No story more clearly illustrates the Campbell government than the one I meant to post yesterday.
Being a 2000-year old man, I got caught up in other matters (The Lady and the Library really had me going...) and I plain forgot.
Here is the story.
Victoria promised money to build a maritime centre in North Vancouver. This would replace the hopelessly inadequate Maritime Museum currently languishing on Kits Point.
For those who continue to live in the Popsicle delusion that this is a city fueled by latter and real estate, surprise.
We are a port.
Potash and compact cars, that's who we are, kids.
So, a multi-purpose centre on the waterfront that celebrates our very nature and offers educational, historical, archival, entertainment, shopping and dining opportunities is a no-brainer.
That is if you're not putting all of your eggs into a 12 day event in one February, and anything that's left over into a new Teflon roof for your stadium.

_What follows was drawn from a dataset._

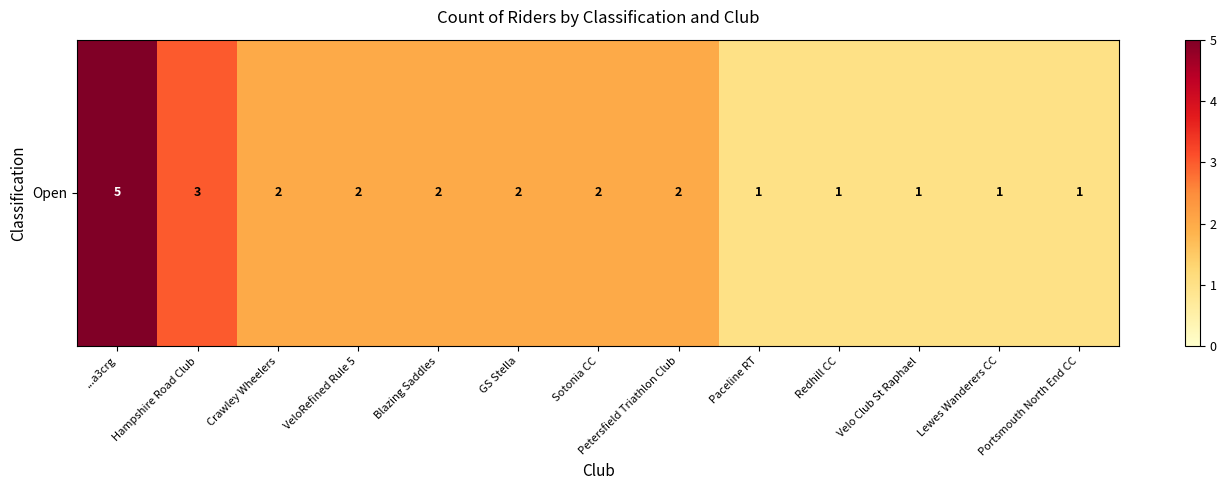

At which category does the chart reach its minimum across all series?

Paceline RT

With much fanfare, including a 2008 announcement by Premier Gordon Campbell, the province put up $9-million in funding, and was expected to contribute an additional $20-million to $25-million in capital costs for the 110,000-square-foot centre.The federal government pledged $20-million in funding, contingent on provincial support.
Kiss that goodbye.
“I was afraid something like this would happen, given that it had been taking so long,” said James Delgado, president and CEO of the Institute of Nautical Archaeology based in Bodrum, Turkey.
“[I'm] heartsick, absolutely heartsick.”
Delgado, who was one of the best people we have ever had plying these local waters, left because he saw the handwriting on the wall years ago.
Jim was Executive Director of the Maritime Museum. He was also a wonderful writer, world-famous deep sea diver and relentless booster for Vancouver.
We lost his terrific energy because of this kind of short-sightedness.
Did you know that in the basement of the current Museum are actual relics from the Titanic?
I've seen them, but that's because I've bothered to go down there.
Me and 12 other people in the last 20 years.
So...back to Gorgeous Gord.
The priorities are clear and unmistakable.
Billions for the Big O, which used to mean something else altogether.
But when it comes to the relative lunch money for something that truly speaks of Vancouver and British Columbia heritage, the cupboard is bare.
Let's just rename the fellow Short Stick Gord.